Quand je cherche la source du silence, je ne la trouve que dans le double abîme, où l'Immensité divine est en tête à tête avec le néant de l'homme. Et la lumière du double abîme, cette lumière, c'est l'humilité.
Humilité, lumière, silence, quelle route mène à vous, sinon la route indiquée ? C'est la prière qui vous trouve, prière ardente, pure, continuelle, prière fille des entrailles. C'est aussi le livre de vie, c'est la croix qui, en nous montrant nos crimes, nous ouvre les portes de l'humilité. O chers enfants de mon âme, je vous le demande, et je me le demande à moi-même : soyons unis dans la même sagesse, bien loin, bien loin de toute discorde. Oh ! cette paix, cette paix, cette paix qui fait l'unité entre les frères ennemis, je vous la souhaite ardemment. La force que donne cette paix, c'est l'esprit d'enfance. Quand vous le posséderez, au lieu de vous laisser enfler par la science ou par le sens naturel, des péchés d'autrui vos regards tomberont sur vos péchés, et si vous querellez quelqu'un, ce quelqu'un ce sera vous. L'esprit d'enfance ignore les questions de préséance ; il ignore la lourdeur, la pesanteur de l'homme qui dispute.

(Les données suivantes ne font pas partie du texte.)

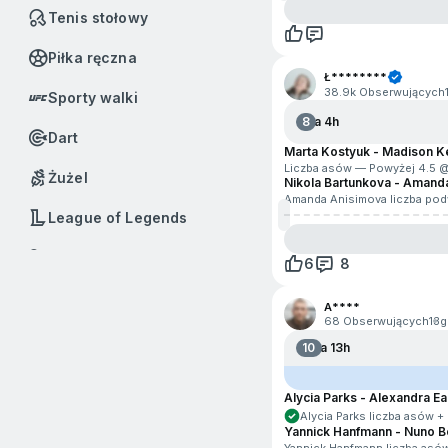
Tenis stołowy
Piłka ręczna
Ł********
38.9k Obserwujących
Sporty walki
8
Za 4h
Dart
Marta Kostyuk - Madison K
Liczba asów — Powyżej 4.5 
Żużel
Nikola Bartunkova - Amand
Amanda Anisimova liczba po
League of Legends
Badminton
6
8
Baseball
A****
68 Obserwujących
13g
Boks
10
Za 13h
Call of Duty
Alycia Parks - Alexandra Ea
Alycia Parks liczba asów 
Dota 2
Yannick Hanfmann - Nuno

Je désire, ô mes enfants, que votre vie, même dans le silence, soit un miroir où les adversaires de la vérité contemplent son image dans l'esprit d'enfance, dans l'esprit de zèle, dans l'esprit de compassion discrète. O mes enfants, si j'apprenais que vous n'avez qu'un cœur et qu'une âme, et que l'esprit d'enfance est descendu sur vous, je serais tranquille sur votre vie et tranquille sur votre mort ; car je vois dans la lumière vraie que sans unité vous ne pouvez pas plaire à Dieu. O mes enfants, pardonnez-moi mon orgueil ; c'est donc moi qui ose engager les autres à être humbles ! C'est votre désir et votre amour qui m'ont contrainte à parler.
Bienheureuse Angèle de Foligno (v.1248-1309), extrait du "Livre des visions et instructions", Soixante-troisième chapitre, trad. Ernest Hello, Paris, Tralin, 1910 (4° éd.)